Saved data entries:
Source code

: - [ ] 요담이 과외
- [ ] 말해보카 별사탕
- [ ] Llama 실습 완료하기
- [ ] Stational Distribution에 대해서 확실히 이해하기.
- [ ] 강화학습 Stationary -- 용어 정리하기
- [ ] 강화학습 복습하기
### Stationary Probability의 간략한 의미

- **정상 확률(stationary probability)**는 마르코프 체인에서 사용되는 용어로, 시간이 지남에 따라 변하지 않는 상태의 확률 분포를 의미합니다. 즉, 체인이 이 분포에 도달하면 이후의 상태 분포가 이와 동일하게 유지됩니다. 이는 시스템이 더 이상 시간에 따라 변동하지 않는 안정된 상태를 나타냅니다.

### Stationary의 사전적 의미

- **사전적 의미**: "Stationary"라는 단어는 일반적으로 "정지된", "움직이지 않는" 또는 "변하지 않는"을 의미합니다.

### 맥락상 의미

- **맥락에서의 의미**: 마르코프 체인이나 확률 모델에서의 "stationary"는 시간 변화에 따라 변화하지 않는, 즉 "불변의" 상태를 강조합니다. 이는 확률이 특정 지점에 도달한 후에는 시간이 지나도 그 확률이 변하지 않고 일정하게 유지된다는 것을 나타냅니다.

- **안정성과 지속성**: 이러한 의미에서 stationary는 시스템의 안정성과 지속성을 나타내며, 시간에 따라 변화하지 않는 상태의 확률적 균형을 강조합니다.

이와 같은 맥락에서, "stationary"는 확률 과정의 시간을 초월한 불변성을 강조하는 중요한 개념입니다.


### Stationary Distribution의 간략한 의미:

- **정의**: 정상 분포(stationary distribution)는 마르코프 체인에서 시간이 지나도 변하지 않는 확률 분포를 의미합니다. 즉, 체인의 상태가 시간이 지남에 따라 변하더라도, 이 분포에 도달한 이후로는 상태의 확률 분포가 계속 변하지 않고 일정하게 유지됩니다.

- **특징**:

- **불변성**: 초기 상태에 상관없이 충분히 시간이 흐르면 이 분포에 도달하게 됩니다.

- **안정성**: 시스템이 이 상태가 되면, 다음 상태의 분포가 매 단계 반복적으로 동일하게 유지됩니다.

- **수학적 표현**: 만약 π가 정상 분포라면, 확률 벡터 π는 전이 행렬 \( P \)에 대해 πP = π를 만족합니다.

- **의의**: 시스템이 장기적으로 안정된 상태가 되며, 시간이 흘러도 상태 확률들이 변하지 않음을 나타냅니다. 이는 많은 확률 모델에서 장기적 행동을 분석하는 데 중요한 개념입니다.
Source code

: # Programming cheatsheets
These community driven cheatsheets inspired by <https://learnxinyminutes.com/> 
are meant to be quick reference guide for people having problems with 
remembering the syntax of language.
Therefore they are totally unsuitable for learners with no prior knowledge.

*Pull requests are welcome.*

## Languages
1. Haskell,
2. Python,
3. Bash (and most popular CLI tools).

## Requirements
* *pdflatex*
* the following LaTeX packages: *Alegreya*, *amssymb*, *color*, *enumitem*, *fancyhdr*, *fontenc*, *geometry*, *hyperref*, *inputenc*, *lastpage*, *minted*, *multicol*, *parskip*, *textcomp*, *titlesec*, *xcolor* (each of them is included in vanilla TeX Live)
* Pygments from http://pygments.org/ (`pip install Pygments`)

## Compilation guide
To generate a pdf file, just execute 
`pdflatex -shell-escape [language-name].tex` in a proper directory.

WORK TO BE COMPLETED: Rewrite the records above, substituting "reference sheets" for every "cheatsheets" and leaving everything else as it is.

WRITTEN ANSWER:
Source code

: - [ ] 요담이 과외
- [ ] 말해보카 별사탕
- [ ] Llama 실습 완료하기
- [ ] Stational Distribution에 대해서 확실히 이해하기.
- [ ] 강화학습 Stationary -- 용어 정리하기
- [ ] 강화학습 복습하기
### Stationary Probability의 간략한 의미

- **정상 확률(stationary probability)**는 마르코프 체인에서 사용되는 용어로, 시간이 지남에 따라 변하지 않는 상태의 확률 분포를 의미합니다. 즉, 체인이 이 분포에 도달하면 이후의 상태 분포가 이와 동일하게 유지됩니다. 이는 시스템이 더 이상 시간에 따라 변동하지 않는 안정된 상태를 나타냅니다.

### Stationary의 사전적 의미

- **사전적 의미**: "Stationary"라는 단어는 일반적으로 "정지된", "움직이지 않는" 또는 "변하지 않는"을 의미합니다.

### 맥락상 의미

- **맥락에서의 의미**: 마르코프 체인이나 확률 모델에서의 "stationary"는 시간 변화에 따라 변화하지 않는, 즉 "불변의" 상태를 강조합니다. 이는 확률이 특정 지점에 도달한 후에는 시간이 지나도 그 확률이 변하지 않고 일정하게 유지된다는 것을 나타냅니다.

- **안정성과 지속성**: 이러한 의미에서 stationary는 시스템의 안정성과 지속성을 나타내며, 시간에 따라 변화하지 않는 상태의 확률적 균형을 강조합니다.

이와 같은 맥락에서, "stationary"는 확률 과정의 시간을 초월한 불변성을 강조하는 중요한 개념입니다.


### Stationary Distribution의 간략한 의미:

- **정의**: 정상 분포(stationary distribution)는 마르코프 체인에서 시간이 지나도 변하지 않는 확률 분포를 의미합니다. 즉, 체인의 상태가 시간이 지남에 따라 변하더라도, 이 분포에 도달한 이후로는 상태의 확률 분포가 계속 변하지 않고 일정하게 유지됩니다.

- **특징**:

- **불변성**: 초기 상태에 상관없이 충분히 시간이 흐르면 이 분포에 도달하게 됩니다.

- **안정성**: 시스템이 이 상태가 되면, 다음 상태의 분포가 매 단계 반복적으로 동일하게 유지됩니다.

- **수학적 표현**: 만약 π가 정상 분포라면, 확률 벡터 π는 전이 행렬 \( P \)에 대해 πP = π를 만족합니다.

- **의의**: 시스템이 장기적으로 안정된 상태가 되며, 시간이 흘러도 상태 확률들이 변하지 않음을 나타냅니다. 이는 많은 확률 모델에서 장기적 행동을 분석하는 데 중요한 개념입니다.
Source code

: # Programming reference sheets
These community driven reference sheets inspired by <https://learnxinyminutes.com/> 
are meant to be quick reference guide for people having problems with 
remembering the syntax of language.
Therefore they are totally unsuitable for learners with no prior knowledge.

*Pull requests are welcome.*

## Languages
1. Haskell,
2. Python,
3. Bash (and most popular CLI tools).

## Requirements
* *pdflatex*
* the following LaTeX packages: *Alegreya*, *amssymb*, *color*, *enumitem*, *fancyhdr*, *fontenc*, *geometry*, *hyperref*, *inputenc*, *lastpage*, *minted*, *multicol*, *parskip*, *textcomp*, *titlesec*, *xcolor* (each of them is included in vanilla TeX Live)
* Pygments from http://pygments.org/ (`pip install Pygments`)

## Compilation guide
To generate a pdf file, just execute 
`pdflatex -shell-escape [language-name].tex` in a proper directory.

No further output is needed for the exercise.